[GIVEN INFORMATION]

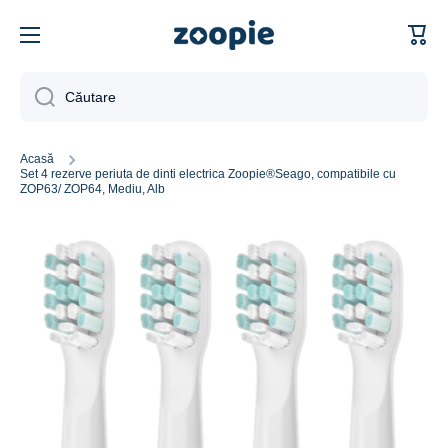
Sari la conținut
Căutare
Acasă
Set 4 rezerve periuta de dinti electrica Zoopie®Seago, compatibile cu
ZOP63/ ZOP64, Mediu, Alb
Sari la informațiile despre produs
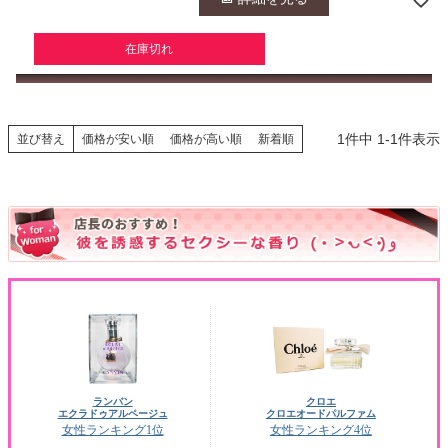
在庫切れ
1
件中
1
-
1
件表示
並び替え
価格が安い順
価格が高い順
新着順
ランバン
クロエ
エクラドゥアルページュ
クロエオードパルファム
女性ランキング1位
女性ランキング4位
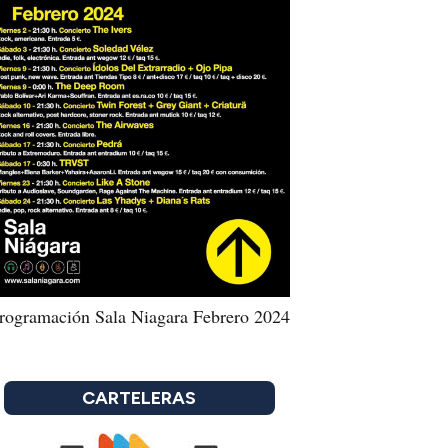
rogramación Sala Niagara Febrero 2024
CARTELERAS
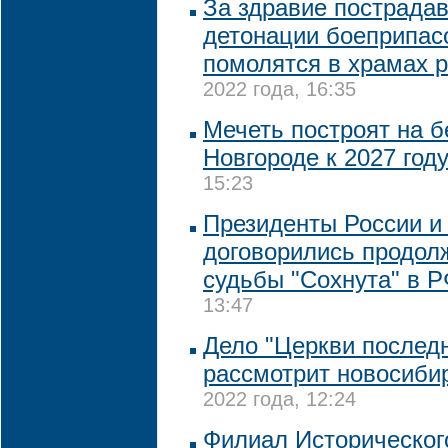
За здравие пострада
детонации боеприпас
помолятся в храмах 
2022 года, 16:35
Мечеть построят на 
Новгороде к 2027 год
15:23
Президенты России и
договорились продол
судьбы "Сохнута" в 
13:47
Дело "Церкви последн
рассмотрит новосиби
2022 года, 12:24
Филиал Историческог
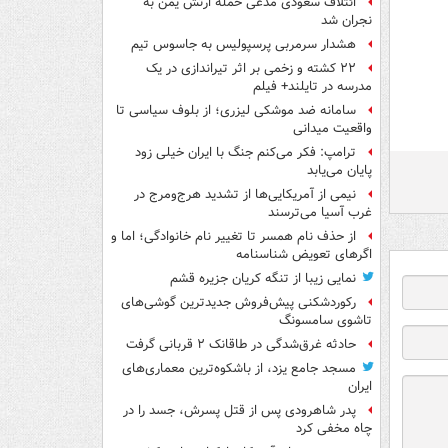
ائتلاف سعودی مدعی حمله ارتش یمن به
نجران شد
هشدار سرمربی پرسپولیس به جاسوس تیم
۲۲ کشته و زخمی بر اثر تیراندازی در یک
مدرسه در تایلند+ فیلم
سامانه ضد موشکی لیزری؛ از بلوف سیاسی تا
واقعیت میدانی
ترامپ: فکر می‌کنم جنگ با ایران خیلی زود
پایان می‌یابد
نیمی از آمریکایی‌ها از تشدید هرج‌ومرج در
غرب آسیا می‌ترسند
از حذف نام همسر تا تغییر نام خانوادگی؛ اما و
اگرهای تعویض شناسنامه
نمایی زیبا از تنگه کریان جزیره قشم
رکوردشکنی پیش‌فروش جدیدترین گوشی‌های
تاشوی سامسونگ
حادثه غرق‌شدگی در طاقانک ۲ قربانی گرفت
مسجد جامع یزد، از باشکوه‌ترین معماری‌های
ایران
پدر شاهرودی پس از قتل پسرش، جسد را در
چاه مخفی کرد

[/GIVEN INFORMATION]

If an entry holds a picture, leave the picture out and repeat the rest exactly.

Sari la conținut
Căutare
Acasă
Set 4 rezerve periuta de dinti electrica Zoopie®Seago, compatibile cu
ZOP63/ ZOP64, Mediu, Alb
Sari la informațiile despre produs
在庫切れ
1
件中
1
-
1
件表示
並び替え
価格が安い順
価格が高い順
新着順
ランバン
クロエ
エクラドゥアルページュ
クロエオードパルファム
女性ランキング1位
女性ランキング4位
rogramación Sala Niagara Febrero 2024
CARTELERAS
За здравие пострада
детонации боеприпас
помолятся в храмах 
2022 года, 16:35
Мечеть построят на 
Новгороде к 2027 год
15:23
Президенты России и
договорились продол
судьбы "Сохнута" в 
13:47
Дело "Церкви последн
рассмотрит новосиби
2022 года, 12:24
Филиал Историческог
ائتلاف سعودی مدعی حمله ارتش یمن به
نجران شد
هشدار سرمربی پرسپولیس به جاسوس تیم
۲۲ کشته و زخمی بر اثر تیراندازی در یک
مدرسه در تایلند+ فیلم
سامانه ضد موشکی لیزری؛ از بلوف سیاسی تا
واقعیت میدانی
ترامپ: فکر می‌کنم جنگ با ایران خیلی زود
پایان می‌یابد
نیمی از آمریکایی‌ها از تشدید هرج‌ومرج در
غرب آسیا می‌ترسند
از حذف نام همسر تا تغییر نام خانوادگی؛ اما و
اگرهای تعویض شناسنامه
نمایی زیبا از تنگه کریان جزیره قشم
رکوردشکنی پیش‌فروش جدیدترین گوشی‌های
تاشوی سامسونگ
حادثه غرق‌شدگی در طاقانک ۲ قربانی گرفت
مسجد جامع یزد، از باشکوه‌ترین معماری‌های
ایران
پدر شاهرودی پس از قتل پسرش، جسد را در
چاه مخفی کرد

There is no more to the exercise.